*** Data for the task ***

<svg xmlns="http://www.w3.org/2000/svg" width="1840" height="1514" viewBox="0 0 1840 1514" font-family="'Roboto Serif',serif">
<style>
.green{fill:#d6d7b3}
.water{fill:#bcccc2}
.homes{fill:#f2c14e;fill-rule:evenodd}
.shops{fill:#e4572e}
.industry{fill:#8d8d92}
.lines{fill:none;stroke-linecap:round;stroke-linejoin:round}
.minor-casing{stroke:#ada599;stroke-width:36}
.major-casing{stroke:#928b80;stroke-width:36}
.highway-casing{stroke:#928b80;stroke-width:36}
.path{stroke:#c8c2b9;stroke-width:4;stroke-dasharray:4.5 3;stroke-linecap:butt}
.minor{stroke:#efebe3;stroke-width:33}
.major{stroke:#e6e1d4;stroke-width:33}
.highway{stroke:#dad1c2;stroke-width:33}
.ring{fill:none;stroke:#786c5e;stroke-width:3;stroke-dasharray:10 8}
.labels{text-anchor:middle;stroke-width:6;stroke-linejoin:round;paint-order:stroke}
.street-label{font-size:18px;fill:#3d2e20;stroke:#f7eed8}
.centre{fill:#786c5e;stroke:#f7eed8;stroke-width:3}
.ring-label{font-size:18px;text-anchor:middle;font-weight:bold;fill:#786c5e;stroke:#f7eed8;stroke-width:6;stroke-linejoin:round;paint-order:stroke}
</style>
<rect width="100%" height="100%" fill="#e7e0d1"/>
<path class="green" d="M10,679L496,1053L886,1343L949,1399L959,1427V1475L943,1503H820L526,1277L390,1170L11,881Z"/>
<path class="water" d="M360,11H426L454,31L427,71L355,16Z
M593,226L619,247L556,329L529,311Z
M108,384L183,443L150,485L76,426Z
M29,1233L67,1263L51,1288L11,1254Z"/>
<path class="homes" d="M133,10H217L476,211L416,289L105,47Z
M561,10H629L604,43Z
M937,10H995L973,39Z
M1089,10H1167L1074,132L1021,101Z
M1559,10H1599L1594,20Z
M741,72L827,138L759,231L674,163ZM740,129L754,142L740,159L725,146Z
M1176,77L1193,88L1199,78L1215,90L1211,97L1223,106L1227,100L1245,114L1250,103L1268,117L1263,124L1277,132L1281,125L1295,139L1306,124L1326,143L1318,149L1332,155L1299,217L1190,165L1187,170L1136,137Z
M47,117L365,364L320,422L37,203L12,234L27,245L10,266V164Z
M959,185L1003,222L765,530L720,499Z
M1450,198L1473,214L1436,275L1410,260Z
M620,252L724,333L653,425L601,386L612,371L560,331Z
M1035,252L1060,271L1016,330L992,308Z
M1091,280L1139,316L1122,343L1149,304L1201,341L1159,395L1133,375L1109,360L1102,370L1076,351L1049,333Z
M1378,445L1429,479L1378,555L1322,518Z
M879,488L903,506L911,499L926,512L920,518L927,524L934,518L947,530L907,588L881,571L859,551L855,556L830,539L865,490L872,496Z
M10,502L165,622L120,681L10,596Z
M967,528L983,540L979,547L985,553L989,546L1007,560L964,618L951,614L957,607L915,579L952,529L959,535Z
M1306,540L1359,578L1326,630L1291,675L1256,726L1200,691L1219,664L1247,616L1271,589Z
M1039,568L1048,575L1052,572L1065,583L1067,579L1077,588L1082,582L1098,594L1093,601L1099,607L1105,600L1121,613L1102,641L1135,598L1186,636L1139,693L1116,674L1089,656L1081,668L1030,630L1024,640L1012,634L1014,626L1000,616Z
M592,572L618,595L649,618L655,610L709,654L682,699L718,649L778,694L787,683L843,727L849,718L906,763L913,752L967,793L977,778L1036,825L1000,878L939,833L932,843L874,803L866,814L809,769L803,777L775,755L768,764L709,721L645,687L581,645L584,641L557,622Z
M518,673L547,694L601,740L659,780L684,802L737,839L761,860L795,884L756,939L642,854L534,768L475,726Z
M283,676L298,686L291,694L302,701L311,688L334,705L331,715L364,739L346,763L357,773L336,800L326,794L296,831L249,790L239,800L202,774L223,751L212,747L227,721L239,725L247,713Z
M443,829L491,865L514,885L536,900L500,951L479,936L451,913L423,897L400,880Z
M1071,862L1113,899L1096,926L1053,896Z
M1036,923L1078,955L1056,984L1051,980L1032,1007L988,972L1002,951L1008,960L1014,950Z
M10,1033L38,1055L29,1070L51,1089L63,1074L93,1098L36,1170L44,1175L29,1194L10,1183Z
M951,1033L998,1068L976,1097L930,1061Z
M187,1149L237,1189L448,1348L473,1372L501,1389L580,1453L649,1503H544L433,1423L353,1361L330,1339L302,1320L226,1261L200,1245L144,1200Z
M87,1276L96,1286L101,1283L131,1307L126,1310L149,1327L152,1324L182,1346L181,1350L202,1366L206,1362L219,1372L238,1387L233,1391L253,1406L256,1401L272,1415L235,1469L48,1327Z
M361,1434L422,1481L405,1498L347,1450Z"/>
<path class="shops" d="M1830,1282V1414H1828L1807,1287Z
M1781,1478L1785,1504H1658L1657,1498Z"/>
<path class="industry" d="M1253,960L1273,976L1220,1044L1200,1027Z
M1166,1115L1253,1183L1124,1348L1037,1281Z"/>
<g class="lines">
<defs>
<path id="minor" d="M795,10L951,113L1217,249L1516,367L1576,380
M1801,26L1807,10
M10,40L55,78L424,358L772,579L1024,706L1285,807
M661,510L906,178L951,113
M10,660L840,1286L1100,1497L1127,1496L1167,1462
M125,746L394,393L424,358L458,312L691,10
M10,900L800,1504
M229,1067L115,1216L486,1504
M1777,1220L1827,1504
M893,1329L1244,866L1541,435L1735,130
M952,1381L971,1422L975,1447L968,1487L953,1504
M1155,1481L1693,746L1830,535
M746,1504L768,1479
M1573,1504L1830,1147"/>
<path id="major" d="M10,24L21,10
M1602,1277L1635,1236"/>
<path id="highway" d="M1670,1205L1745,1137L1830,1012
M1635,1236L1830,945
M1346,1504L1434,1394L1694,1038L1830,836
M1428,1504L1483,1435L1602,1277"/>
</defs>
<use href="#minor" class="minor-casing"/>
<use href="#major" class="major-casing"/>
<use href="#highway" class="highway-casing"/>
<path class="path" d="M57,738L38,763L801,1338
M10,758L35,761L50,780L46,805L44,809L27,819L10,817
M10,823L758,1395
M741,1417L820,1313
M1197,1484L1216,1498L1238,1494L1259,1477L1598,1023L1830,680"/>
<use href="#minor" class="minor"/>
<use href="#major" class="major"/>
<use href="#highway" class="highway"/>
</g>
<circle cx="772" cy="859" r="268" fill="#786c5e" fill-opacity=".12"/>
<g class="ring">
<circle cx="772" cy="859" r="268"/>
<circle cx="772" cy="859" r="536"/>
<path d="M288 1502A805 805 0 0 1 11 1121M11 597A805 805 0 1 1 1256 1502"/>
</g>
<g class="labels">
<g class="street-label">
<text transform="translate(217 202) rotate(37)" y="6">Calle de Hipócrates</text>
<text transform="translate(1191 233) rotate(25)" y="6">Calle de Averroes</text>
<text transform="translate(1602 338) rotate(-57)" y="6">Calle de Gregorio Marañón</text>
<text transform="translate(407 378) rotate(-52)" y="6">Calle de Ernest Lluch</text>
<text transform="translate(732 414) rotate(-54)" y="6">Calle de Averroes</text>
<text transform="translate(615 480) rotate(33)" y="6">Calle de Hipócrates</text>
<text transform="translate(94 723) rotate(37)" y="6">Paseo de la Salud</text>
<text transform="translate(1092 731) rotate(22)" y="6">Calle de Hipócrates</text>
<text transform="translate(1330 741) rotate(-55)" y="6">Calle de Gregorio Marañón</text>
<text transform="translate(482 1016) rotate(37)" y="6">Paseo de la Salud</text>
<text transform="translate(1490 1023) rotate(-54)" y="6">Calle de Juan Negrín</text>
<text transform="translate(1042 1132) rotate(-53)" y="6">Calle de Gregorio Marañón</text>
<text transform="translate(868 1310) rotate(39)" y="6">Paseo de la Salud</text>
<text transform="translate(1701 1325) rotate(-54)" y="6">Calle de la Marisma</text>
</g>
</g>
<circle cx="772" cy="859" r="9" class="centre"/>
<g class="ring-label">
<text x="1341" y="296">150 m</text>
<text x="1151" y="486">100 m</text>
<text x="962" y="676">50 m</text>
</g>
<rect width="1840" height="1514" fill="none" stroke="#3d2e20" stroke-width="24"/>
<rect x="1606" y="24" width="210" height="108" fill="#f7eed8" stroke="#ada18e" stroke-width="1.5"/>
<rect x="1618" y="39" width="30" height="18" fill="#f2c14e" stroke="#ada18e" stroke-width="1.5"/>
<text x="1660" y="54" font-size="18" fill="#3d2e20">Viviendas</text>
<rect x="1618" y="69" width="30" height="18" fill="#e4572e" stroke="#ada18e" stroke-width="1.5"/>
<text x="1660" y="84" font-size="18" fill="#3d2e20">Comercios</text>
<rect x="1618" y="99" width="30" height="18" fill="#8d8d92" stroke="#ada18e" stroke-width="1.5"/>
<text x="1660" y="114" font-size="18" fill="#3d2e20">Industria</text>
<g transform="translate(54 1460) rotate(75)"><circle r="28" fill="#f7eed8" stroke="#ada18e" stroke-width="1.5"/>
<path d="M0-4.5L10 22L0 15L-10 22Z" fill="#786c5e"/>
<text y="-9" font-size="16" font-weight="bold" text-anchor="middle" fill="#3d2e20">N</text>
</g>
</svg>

*** End of Data for the task ***

Copy the records above exactly, beginning at the line that contains "M1635,1236L1830,945" and stopping after the line that contains "M741,1417L820,1313".

M1635,1236L1830,945
M1346,1504L1434,1394L1694,1038L1830,836
M1428,1504L1483,1435L1602,1277"/>
</defs>
<use href="#minor" class="minor-casing"/>
<use href="#major" class="major-casing"/>
<use href="#highway" class="highway-casing"/>
<path class="path" d="M57,738L38,763L801,1338
M10,758L35,761L50,780L46,805L44,809L27,819L10,817
M10,823L758,1395
M741,1417L820,1313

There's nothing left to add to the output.